Wireless and instant messaging viruses aren't truly a threat yet, says Thompson. Still, he notes, virus writers are trying to target instant messaging systems, and he expects they will succeed.
While Thompson's forecast for 2003 may sound like doom and gloom, he emphasizes that PC users can do plenty to stay safe. Home users should still worry about mass-mailed viruses, but look beyond e-mail. If you keep your antivirus software up to date, install and maintain an updated firewall, and constantly patch your software, you should stay safe. And, of course, you should never open executable attachments if you're not entirely sure of the contents.
While it's easier for businesses to block executable attachments, it's more difficult for them to constantly patch the software across their entire network.

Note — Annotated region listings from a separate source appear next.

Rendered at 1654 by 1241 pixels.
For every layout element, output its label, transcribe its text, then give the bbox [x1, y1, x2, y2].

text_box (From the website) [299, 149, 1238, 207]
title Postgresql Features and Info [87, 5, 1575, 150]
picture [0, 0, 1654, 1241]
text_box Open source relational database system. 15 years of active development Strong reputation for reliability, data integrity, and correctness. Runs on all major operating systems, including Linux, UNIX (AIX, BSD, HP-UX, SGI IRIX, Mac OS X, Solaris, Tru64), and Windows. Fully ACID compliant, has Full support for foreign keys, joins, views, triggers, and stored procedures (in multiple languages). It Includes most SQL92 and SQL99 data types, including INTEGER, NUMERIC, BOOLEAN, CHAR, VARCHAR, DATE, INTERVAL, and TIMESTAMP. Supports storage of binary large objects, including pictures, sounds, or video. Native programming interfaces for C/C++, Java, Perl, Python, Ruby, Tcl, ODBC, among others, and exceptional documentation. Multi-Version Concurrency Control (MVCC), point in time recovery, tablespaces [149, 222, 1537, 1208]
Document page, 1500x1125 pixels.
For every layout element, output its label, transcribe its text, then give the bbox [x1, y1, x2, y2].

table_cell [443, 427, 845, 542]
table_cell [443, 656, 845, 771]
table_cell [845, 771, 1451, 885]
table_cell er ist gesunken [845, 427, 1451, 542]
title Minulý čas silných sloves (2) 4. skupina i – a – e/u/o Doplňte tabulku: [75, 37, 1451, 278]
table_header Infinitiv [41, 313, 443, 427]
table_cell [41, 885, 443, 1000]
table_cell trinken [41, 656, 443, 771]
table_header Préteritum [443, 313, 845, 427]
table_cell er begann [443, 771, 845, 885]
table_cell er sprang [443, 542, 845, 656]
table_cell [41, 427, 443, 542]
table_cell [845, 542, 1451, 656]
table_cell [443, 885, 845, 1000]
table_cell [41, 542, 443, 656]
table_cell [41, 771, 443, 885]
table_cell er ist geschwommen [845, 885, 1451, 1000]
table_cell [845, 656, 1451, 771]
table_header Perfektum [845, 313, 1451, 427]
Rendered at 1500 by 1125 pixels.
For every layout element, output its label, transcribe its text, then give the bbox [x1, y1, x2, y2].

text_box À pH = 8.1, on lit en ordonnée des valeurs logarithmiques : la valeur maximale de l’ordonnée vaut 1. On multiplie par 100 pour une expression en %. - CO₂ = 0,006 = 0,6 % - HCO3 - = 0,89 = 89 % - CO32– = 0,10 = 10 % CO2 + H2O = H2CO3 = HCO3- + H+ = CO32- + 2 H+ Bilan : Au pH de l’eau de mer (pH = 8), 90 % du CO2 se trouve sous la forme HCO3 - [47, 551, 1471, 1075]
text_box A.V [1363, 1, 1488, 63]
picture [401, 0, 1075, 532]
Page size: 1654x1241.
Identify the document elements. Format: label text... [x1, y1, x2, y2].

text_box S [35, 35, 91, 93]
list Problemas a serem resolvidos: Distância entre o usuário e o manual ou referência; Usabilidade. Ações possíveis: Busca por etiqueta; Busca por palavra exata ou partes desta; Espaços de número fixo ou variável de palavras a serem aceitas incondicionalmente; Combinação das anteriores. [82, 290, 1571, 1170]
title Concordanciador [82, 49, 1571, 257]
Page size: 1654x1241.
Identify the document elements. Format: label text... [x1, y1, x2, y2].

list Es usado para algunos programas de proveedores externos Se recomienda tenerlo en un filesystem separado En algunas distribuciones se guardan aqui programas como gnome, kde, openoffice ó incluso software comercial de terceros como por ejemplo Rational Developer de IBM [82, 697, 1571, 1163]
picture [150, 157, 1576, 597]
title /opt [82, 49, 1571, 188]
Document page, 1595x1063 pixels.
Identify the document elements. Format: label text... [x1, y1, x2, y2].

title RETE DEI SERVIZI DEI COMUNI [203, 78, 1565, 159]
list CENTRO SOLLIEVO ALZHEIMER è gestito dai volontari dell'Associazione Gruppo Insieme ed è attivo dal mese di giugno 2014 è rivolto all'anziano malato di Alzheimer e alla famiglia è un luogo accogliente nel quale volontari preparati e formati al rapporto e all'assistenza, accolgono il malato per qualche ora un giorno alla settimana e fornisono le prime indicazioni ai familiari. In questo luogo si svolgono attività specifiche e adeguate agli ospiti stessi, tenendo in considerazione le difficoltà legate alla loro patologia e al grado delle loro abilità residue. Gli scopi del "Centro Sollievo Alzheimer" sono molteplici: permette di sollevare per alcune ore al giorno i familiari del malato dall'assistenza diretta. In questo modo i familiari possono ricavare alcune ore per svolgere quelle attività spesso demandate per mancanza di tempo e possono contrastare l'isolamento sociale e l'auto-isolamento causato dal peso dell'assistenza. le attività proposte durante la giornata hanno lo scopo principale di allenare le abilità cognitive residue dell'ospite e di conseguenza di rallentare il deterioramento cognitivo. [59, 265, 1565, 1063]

The key, Thompson says, is to configure the network properly. "You have to harden the inside of your network to keep the vulnerabilities out," he says.
Configuring a network is easy enough if you know what changes to make, Thompson says--though he admits that his statement is a bit like saying, "it's easy enough to make money in the stock market if you know what stocks to buy." It may not be easy, but with a little time and attention, the effort to protect your network or your PC will be worthwhile.